Qu’avons-nous fait de nos cinq participations à la Coupe du Monde de football ? Que nous vaudra-t-il de participer à la prochaine édition en Afrique du Sud ? Voici deux questions, parmi tant d’autres, que nous sommes peu nombreux à nous poser, grisés que nous sommes par le palmarès et le classement élogieux qu’affiche notre pays sur le continent, en matière de football.
Si l’Espagne, en 1982, fut le galop d’essai qui nous ouvrit les yeux et nous fit voir un peu plus clair sur les enjeux du foot business, que dire alors de l’Italie, en 1990, du parcours exceptionnel des Lions Indomptables, et son augure de lendemains glorieux pour notre football ? Que n’avions-nous vite déchanté ! Et pour cause : nous étions nombreux à rêver des stades que le monde entier construirait dans chaque coin du Cameroun, en reconnaissance au jeu de reins très enflammé de Roger Milla. Qui n’imagina pas nos villes et campagnes, soudain envahies par des hordes de touristes provenant de la planète entière, à la quête des charmes enchanteurs et de la magie envoûtante du pays des Lions Indomptables ? Nous avions pris nos lubies pour des réalités. Le quotidien du football camerounais ne s’est nullement ressenti des exploits de ses footballeurs. Bien au contraire.

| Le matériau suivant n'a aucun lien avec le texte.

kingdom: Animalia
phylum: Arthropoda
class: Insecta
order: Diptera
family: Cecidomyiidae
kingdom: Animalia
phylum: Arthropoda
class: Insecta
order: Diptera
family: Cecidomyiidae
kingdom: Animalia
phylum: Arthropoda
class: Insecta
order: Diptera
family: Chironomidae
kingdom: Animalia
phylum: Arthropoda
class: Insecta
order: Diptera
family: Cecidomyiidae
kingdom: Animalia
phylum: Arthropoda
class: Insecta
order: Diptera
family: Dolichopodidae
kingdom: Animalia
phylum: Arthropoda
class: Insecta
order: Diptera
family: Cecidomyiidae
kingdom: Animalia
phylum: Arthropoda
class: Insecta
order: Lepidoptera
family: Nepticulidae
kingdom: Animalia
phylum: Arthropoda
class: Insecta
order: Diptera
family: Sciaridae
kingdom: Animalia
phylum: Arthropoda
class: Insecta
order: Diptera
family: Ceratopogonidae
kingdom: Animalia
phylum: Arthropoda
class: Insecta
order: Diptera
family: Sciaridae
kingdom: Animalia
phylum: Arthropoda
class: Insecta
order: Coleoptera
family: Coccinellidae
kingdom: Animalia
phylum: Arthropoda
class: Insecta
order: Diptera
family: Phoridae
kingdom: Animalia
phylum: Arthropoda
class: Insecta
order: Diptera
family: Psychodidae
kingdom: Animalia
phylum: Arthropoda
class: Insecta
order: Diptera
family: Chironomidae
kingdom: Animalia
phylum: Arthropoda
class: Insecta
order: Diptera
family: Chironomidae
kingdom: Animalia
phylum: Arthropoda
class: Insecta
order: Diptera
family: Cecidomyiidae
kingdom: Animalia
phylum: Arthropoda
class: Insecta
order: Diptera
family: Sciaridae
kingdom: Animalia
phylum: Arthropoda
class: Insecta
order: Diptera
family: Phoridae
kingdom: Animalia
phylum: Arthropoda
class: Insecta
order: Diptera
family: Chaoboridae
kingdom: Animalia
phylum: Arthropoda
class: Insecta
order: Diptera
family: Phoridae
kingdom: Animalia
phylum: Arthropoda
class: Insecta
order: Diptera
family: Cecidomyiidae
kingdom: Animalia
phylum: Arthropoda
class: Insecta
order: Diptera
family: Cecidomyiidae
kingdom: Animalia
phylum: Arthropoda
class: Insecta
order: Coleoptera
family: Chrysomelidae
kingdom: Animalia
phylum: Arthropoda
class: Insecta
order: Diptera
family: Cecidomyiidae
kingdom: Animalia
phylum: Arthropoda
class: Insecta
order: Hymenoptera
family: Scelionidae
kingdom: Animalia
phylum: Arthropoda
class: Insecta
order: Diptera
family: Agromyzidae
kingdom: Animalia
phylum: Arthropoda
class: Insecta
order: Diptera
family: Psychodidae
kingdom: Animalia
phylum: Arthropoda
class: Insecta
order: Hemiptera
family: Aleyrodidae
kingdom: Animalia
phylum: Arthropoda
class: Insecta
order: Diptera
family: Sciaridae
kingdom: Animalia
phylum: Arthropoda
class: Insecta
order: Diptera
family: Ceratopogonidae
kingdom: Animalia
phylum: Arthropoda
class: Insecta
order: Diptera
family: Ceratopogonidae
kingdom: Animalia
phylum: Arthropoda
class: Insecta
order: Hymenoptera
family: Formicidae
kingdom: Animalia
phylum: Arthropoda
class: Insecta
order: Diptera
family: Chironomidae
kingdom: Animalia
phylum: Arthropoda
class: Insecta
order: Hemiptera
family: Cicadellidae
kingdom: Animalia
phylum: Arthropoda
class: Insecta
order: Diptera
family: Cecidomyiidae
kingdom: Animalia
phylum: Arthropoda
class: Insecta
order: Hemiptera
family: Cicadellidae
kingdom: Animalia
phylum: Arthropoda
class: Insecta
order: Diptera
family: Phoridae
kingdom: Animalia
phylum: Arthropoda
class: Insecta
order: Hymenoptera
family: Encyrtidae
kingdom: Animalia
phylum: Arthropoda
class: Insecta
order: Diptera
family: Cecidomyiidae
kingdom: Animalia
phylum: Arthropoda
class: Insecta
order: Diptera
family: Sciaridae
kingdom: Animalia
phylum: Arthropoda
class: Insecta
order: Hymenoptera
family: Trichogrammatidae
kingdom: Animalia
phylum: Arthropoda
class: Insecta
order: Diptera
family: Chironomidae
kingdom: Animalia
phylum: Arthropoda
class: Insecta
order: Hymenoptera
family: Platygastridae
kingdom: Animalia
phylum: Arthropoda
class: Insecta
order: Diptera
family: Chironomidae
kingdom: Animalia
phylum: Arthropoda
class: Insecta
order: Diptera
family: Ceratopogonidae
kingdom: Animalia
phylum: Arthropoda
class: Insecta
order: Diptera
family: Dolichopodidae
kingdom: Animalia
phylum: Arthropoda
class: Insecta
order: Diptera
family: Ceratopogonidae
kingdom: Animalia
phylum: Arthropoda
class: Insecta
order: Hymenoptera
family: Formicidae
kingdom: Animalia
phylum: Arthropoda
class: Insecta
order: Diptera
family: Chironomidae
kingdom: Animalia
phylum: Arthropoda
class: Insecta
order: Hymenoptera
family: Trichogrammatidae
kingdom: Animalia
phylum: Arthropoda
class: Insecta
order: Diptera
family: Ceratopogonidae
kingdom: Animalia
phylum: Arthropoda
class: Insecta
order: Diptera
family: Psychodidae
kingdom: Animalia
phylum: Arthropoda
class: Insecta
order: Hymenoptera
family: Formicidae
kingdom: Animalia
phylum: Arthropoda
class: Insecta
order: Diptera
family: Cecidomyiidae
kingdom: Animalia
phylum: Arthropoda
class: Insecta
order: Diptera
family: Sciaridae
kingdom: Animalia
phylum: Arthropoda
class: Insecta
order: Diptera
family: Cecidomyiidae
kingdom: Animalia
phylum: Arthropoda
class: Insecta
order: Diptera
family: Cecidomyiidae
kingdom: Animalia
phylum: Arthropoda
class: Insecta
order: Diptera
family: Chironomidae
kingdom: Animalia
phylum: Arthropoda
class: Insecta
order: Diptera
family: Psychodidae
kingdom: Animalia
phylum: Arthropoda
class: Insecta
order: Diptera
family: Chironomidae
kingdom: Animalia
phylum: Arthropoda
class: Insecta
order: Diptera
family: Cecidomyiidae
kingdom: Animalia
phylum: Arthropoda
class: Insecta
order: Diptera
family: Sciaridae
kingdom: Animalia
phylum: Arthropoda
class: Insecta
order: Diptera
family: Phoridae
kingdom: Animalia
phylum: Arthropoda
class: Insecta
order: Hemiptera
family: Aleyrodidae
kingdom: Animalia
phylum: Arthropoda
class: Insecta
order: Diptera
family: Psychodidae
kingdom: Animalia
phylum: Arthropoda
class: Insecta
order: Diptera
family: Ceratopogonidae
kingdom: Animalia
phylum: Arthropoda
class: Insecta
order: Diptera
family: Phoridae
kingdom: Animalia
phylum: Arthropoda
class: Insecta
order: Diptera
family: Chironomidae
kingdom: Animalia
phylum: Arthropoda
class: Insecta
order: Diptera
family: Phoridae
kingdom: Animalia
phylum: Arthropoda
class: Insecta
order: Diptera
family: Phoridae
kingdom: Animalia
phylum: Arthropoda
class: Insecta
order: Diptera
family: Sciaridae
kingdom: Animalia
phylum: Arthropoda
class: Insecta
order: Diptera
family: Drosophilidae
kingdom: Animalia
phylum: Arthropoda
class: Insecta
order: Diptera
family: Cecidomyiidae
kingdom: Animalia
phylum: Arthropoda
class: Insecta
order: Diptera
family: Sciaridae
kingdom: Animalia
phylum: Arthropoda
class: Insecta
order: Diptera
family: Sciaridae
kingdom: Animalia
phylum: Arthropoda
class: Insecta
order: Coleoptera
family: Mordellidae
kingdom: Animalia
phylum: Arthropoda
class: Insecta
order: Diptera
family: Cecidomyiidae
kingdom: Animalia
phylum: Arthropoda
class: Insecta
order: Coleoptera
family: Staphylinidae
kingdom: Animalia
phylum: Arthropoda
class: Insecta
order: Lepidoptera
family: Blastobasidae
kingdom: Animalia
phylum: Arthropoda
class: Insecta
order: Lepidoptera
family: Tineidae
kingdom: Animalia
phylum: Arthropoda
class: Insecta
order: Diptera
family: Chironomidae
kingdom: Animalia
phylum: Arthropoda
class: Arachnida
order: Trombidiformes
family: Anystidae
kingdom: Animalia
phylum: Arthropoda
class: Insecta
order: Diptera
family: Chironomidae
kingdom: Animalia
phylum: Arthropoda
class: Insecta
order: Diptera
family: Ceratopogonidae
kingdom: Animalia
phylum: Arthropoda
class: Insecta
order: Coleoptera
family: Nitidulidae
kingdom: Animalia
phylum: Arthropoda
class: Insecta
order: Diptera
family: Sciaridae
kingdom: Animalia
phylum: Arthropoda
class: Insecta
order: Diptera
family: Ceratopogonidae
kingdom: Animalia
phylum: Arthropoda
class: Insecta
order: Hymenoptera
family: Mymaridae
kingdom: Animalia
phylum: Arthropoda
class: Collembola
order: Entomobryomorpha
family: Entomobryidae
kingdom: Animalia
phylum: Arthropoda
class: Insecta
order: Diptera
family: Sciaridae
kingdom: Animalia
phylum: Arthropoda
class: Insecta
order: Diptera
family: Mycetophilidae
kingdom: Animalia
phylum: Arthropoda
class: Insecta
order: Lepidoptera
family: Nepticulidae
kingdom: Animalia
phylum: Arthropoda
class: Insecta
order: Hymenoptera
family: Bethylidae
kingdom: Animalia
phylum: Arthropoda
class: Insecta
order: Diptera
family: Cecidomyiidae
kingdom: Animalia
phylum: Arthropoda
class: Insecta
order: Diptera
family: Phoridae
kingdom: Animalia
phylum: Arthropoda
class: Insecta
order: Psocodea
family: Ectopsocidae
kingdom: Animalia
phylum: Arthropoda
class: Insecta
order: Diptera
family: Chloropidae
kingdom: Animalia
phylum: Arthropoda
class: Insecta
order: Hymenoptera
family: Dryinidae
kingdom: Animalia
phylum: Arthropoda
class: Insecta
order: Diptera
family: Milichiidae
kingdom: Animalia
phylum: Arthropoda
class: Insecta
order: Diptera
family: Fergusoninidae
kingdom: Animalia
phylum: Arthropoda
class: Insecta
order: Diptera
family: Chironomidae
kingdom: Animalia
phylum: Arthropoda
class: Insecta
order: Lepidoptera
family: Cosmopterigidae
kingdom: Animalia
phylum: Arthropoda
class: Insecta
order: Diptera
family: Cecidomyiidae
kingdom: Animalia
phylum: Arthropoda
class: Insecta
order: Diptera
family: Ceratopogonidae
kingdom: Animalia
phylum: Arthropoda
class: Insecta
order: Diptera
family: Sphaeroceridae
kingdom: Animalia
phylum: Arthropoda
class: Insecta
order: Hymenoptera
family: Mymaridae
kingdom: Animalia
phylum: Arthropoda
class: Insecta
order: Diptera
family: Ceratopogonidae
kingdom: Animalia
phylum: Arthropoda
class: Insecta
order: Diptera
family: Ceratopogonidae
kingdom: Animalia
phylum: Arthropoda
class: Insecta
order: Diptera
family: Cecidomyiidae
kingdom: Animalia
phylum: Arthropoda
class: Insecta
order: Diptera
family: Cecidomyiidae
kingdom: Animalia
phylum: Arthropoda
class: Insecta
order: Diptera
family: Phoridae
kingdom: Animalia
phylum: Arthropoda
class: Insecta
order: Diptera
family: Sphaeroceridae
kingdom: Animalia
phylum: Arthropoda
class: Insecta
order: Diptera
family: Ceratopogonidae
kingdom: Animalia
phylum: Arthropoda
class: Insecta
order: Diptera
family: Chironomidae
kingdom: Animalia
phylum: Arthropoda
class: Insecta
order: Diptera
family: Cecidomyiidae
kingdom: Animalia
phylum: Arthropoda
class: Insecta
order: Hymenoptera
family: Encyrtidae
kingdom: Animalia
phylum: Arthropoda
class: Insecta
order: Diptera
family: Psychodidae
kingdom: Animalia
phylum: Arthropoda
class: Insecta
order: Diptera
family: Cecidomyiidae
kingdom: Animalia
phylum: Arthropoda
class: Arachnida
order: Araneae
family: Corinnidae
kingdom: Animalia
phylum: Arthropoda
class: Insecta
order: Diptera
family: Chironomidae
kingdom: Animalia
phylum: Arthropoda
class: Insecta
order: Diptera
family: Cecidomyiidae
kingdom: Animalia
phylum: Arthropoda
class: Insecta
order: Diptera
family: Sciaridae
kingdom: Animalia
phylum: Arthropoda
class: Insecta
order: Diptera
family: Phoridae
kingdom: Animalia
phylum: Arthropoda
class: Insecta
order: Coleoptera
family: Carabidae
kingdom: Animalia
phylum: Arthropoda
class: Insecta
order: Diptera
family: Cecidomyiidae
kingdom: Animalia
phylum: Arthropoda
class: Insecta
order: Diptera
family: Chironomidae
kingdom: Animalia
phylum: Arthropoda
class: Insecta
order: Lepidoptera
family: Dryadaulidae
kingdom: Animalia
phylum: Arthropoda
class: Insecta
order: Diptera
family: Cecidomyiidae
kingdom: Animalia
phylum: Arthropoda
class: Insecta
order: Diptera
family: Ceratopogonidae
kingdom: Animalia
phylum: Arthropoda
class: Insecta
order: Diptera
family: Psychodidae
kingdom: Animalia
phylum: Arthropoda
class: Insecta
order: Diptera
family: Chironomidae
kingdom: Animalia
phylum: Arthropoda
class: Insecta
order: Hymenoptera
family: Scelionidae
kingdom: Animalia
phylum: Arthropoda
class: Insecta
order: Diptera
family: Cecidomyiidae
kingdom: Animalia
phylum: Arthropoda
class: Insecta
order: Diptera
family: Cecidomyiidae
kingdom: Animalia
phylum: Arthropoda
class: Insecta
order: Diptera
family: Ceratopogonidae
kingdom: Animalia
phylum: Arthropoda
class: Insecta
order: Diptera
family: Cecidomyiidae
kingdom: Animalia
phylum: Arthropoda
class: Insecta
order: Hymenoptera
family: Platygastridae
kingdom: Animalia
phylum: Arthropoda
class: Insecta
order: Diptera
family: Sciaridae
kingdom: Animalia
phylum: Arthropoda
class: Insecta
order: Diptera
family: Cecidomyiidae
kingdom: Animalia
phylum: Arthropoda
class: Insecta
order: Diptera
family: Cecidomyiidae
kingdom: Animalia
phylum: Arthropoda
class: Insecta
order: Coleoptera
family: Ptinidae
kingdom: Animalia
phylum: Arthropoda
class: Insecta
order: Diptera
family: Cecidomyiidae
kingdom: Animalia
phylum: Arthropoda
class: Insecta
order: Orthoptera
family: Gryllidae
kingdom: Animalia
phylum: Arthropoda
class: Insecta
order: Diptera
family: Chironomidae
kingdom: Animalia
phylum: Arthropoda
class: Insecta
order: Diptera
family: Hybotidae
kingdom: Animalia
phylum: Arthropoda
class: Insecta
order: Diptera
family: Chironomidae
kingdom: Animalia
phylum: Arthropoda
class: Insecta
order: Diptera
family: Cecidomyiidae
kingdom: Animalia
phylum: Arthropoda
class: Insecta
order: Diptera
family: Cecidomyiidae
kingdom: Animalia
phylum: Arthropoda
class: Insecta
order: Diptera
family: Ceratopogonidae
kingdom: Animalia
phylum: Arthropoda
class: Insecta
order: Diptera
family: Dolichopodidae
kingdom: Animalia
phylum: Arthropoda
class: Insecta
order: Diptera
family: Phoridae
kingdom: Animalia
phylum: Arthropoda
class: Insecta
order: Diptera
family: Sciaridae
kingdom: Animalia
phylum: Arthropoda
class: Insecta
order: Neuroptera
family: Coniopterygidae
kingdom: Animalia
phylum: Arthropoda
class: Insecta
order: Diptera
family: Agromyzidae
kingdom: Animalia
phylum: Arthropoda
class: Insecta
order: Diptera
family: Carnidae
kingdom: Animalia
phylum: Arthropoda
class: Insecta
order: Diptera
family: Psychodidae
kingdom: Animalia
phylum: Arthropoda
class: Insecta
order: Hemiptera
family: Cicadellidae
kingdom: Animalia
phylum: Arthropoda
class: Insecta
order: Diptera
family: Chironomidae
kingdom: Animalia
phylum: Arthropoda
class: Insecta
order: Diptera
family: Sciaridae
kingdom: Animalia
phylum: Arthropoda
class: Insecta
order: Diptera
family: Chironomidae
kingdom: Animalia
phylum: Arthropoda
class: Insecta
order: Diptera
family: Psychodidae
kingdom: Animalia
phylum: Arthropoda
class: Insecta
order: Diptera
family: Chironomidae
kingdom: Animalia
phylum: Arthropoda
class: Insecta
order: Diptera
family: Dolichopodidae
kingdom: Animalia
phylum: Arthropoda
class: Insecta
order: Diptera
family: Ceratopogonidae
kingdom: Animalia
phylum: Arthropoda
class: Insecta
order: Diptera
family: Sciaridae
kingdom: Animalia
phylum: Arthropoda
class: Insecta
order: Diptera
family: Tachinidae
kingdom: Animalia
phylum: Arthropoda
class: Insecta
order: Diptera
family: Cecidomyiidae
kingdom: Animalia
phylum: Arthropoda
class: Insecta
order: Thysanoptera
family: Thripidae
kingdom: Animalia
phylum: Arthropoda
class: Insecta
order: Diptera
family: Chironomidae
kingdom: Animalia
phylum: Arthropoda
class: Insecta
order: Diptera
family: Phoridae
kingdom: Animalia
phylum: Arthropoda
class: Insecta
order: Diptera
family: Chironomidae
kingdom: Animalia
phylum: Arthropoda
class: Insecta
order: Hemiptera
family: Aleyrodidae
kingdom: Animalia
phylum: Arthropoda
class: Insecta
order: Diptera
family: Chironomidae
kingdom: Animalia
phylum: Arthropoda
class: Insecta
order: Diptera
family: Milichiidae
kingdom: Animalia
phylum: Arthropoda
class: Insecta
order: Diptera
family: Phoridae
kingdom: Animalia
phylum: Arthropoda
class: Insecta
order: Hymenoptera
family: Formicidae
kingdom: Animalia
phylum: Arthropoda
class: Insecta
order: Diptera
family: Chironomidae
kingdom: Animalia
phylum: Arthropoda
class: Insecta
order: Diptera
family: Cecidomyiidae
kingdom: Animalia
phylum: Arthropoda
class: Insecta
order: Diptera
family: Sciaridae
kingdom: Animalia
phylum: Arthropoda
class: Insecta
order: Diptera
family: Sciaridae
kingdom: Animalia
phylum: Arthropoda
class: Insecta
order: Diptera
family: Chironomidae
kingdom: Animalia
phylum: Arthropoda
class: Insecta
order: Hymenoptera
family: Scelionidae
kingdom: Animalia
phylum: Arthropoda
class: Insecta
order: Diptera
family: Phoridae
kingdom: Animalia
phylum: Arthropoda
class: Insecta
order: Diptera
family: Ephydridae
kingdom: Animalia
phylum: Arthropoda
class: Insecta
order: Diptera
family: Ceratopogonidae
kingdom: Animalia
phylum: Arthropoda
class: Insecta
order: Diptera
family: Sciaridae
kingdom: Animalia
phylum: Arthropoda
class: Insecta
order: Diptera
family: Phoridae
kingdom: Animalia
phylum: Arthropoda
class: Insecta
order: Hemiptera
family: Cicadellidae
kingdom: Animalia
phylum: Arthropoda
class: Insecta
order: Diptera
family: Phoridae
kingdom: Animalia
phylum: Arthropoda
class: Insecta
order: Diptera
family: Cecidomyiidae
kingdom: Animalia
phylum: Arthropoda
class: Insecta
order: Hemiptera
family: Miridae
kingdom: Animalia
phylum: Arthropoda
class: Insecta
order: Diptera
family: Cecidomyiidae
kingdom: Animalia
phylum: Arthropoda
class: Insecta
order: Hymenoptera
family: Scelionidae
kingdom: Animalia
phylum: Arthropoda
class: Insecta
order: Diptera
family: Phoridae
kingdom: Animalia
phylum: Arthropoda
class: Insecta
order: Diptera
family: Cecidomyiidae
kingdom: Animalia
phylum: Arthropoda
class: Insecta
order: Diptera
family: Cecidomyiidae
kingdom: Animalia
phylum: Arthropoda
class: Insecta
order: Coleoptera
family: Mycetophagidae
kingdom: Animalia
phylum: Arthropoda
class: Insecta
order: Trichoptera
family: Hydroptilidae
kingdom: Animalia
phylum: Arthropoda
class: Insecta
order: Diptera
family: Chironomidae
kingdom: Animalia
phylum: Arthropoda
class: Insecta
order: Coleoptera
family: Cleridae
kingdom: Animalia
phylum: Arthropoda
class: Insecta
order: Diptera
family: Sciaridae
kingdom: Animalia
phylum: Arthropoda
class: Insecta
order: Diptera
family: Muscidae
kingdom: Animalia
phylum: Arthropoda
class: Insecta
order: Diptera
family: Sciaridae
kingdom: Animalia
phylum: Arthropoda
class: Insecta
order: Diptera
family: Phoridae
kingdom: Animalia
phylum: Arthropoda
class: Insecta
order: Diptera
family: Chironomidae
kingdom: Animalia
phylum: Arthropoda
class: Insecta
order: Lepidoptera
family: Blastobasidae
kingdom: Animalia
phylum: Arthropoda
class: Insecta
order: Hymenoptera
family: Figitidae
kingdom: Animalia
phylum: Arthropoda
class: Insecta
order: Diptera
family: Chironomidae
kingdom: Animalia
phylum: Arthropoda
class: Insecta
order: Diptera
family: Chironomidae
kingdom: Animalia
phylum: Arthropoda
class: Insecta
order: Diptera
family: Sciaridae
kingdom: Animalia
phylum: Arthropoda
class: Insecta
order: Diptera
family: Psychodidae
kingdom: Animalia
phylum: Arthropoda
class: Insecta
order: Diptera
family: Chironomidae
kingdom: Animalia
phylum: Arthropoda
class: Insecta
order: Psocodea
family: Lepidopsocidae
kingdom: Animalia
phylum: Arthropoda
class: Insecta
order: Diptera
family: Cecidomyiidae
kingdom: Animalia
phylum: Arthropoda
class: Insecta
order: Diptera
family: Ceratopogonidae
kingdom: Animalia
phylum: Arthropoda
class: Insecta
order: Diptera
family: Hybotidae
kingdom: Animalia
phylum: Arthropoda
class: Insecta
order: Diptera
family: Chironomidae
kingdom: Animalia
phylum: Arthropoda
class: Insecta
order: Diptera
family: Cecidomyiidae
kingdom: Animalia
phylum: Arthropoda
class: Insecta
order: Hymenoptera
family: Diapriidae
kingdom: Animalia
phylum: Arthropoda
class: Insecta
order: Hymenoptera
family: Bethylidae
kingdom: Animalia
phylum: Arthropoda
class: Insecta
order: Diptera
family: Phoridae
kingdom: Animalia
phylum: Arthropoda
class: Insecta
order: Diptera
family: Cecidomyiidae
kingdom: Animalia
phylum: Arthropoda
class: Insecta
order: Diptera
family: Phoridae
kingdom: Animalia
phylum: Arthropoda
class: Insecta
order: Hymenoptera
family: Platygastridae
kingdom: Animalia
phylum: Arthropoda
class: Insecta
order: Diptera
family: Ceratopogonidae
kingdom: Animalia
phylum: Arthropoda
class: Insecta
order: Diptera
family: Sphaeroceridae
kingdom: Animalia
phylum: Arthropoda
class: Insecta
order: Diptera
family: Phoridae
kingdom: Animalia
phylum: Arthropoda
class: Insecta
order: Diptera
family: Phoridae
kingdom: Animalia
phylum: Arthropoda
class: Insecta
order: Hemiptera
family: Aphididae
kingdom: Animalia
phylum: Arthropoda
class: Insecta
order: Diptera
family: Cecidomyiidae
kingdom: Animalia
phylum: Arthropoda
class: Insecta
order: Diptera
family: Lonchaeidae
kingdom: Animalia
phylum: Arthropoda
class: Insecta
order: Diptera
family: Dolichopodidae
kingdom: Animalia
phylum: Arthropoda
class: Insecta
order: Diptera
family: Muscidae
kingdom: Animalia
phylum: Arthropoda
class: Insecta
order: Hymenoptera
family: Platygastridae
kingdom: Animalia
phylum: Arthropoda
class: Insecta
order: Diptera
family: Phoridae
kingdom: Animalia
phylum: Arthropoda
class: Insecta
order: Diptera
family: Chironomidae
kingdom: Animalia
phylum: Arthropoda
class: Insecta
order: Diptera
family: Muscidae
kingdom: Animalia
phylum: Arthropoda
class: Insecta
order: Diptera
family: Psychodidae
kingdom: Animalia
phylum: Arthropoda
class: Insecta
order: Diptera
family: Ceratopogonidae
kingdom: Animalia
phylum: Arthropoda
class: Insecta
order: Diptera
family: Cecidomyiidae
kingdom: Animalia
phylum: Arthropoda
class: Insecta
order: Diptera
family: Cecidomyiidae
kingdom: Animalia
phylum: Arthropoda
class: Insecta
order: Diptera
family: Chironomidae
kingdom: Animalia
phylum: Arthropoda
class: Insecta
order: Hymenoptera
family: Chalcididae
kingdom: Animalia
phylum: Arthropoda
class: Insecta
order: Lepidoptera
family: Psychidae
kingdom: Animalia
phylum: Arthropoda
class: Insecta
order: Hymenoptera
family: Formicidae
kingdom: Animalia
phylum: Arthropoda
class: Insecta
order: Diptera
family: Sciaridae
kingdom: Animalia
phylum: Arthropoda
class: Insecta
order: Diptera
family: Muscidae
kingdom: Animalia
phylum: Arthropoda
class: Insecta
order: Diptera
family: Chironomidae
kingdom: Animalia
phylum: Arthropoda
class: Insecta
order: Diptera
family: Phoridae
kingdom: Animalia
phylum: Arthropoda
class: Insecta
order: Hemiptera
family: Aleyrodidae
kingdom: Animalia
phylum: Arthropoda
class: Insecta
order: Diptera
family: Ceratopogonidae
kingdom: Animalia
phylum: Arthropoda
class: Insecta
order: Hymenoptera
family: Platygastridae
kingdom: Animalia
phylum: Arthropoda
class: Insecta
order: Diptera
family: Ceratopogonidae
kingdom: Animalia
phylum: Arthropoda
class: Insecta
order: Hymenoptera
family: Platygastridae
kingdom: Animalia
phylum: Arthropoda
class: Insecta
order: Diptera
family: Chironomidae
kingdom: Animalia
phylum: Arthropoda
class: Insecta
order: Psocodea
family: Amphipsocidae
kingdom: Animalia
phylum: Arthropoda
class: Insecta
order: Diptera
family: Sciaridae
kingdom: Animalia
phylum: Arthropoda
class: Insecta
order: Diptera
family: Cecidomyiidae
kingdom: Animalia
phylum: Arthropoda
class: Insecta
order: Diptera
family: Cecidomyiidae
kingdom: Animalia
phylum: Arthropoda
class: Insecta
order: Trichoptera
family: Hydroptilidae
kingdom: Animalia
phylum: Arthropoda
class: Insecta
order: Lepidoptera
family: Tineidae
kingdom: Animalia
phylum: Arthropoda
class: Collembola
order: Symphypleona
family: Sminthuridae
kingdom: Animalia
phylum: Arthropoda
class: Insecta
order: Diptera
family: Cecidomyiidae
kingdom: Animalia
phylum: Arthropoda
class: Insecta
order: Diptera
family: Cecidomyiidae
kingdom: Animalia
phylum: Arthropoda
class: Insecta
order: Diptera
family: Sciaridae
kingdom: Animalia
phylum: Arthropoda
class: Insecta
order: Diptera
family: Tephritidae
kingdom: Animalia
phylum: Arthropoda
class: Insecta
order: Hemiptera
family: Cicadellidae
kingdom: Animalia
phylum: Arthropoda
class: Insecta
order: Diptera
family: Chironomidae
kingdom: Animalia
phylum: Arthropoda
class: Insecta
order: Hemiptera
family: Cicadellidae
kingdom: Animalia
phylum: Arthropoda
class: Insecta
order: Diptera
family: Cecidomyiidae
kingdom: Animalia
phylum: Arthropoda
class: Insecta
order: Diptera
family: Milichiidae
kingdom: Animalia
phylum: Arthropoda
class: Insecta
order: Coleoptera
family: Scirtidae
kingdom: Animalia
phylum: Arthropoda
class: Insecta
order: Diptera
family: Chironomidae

Le credo de la Fifa et de son président, au moment où ils décidèrent d’activer le principe de la rotation par continent de l’organisation de la Coupe du Monde, et qu’ils attribuèrent l’édition 2010 à l’Afrique, était que les retombées de cette compétition profitent au maximum à tous les pays du continent. Non pas que tous l’organisent à la fois ou se qualifient pour la phase finale, mais que la majorité touche les dividendes de l’avènement sur le sol du continent d’un événement aux bénéfices colossaux.
Pour ce qui est de notre pays, disons-le sans détour, le pari est manqué.
Nous aimons à nous gargariser de ce que notre pays est l’« Afrique en miniature », sans trop nous soucier de la portée des mots ni des implications d’une telle assertion sur notre offre en tourisme de masse. Si tel était le cas, l’arrivée de la Coupe du Monde sur notre continent nous aurait permis de nous positionner comme étant une des meilleures destinations pour une vingtaine de pays qualifiés. Si notre tourisme était véritablement développé, s’il pouvait être attractif, chaque coin de notre pays serait un site potentiel pour accueillir une équipe nationale en route pour l’Afrique du Sud. Kribi, Ngaoundéré, Garoua, Yaoundé, Batouri, pour ne citer qu’elles, verraient affluer sélections nationales et accompagnateurs, journalistes et curieux, supporters et tout ce qui va avec.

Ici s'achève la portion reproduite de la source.